The original tile floors were sort of gray and powder blue. When we laid the tile in the entry, we did the kitchen and guest bathroom too. That was a big DIY project, but so worth it when we finished! We only wish we’d done it sooner.
By the way, all the lights, ceiling fans, hardware, and cabinets we removed from our home were donated to the Habitat for Humanity ReStore and we used Freecycle to find new homes for leftover building materials like bricks, tile, and lumber so they wouldn’t end up in a landfill. We feel strongly about recycling everything we can, especially when the City of Austin makes it so easy!
We turned this small bedroom into our home office. You can see we did stained concrete floors in here too. The most extensive change in this room (documented in a previous blog post) actually occurred in the closet, which became my mini office.
Stained concrete floors, fresh paint, and an industrial-looking ceiling fan complete the transformation in our tiny but inviting guest room.
I know what you’re thinking. “It really doesn’t get much classier than that beach-y shower curtain. Why on earth would she possibly take it down?!” Well, sadly, the previous owner took it with him when he moved which totally compromised the whole beach theme that was going on in there. So, I was essentially forced to go in a different design direction.
I think we removed 3 layers of wallpaper in the guest bathroom by the time it was all said and done. We found a modern vanity light to replace the Hollywood one, did a little painting, and installed a crescent rod to make more elbow room in the small shower.
The master bedroom posed another challenging design dilemma because mirrored sliding closet doors (trimmed in brass, no less!) comprised one entire wall. Fancy! We took them down and ended up selling them in our garage sale (to a neighbor who had the same closet doors in his bedroom and wanted a matching set for the opposite wall…I bet his wife was just thrilled when he brought them home!). The room took on a much different vibe as soon as these gems were replaced with contemporary sliding doors and the walls were painted a rich honey-brown color (Sand 5 in the Laura Ashley collection by Valspar).
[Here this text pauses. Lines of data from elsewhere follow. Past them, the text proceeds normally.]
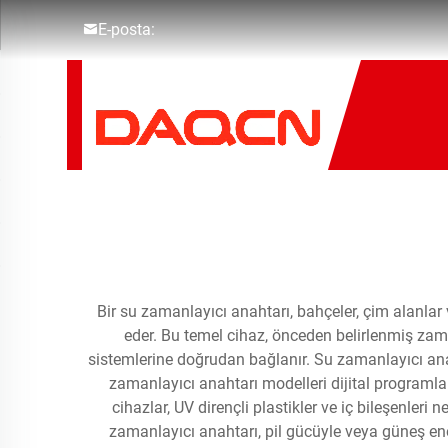
E-posta:
Bir su zamanlayıcı anahtarı, bahçeler, çim alanla
eder. Bu temel cihaz, önceden belirlenmiş za
sistemlerine doğrudan bağlanır. Su zamanlayıcı anah
zamanlayıcı anahtarı modelleri dijital programla
cihazlar, UV dirençli plastikler ve iç bileşenle
zamanlayıcı anahtarı, pil gücüyle veya güneş ener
Here’s another view of the master bedroom, standing at the closet looking back toward the door to the living room. To the left of the armoire are a set of doors that open onto the covered patio.
A previous owner custom made the built-in bookshelves, so that was one nice feature we inherited with the house. The double doors to the right separate the bedroom from the master bath.
In a previous blog post, I wrote all about our original master bathroom makeover and then how we later staged the space before we put our home on the market.
After we removed the wallpaper, we initially painted the walls teal in an effort to create a peaceful, spa-like retreat. Personally, we loved the color but knew we needed to take it down a notch in order to appeal to potential homebuyers, so we redecorated the bathroom in a neutral color scheme right before we listed the house for sale.
In all honesty, the backyard was the real reason we bought this house in the first place! It had a great covered deck and lots room for Denver to run around like a wild banshee. In the spring and summer we spent most of our free time outside working in the yard, playing with Denver, and eating meals alfresco on the patio. Over time we added more and more native and tropical plants to the landscaping, and a couple years ago we even planted a small organic herb and vegetable garden in the backyard.
This house was our oasis and, needless to say, when it came time to sell our beloved “Chaz Schraz” it was difficult to leave it all behind. But, when we look back, we’re reminded of all we accomplished there. I just hope the new owner loves that little house as much as we did.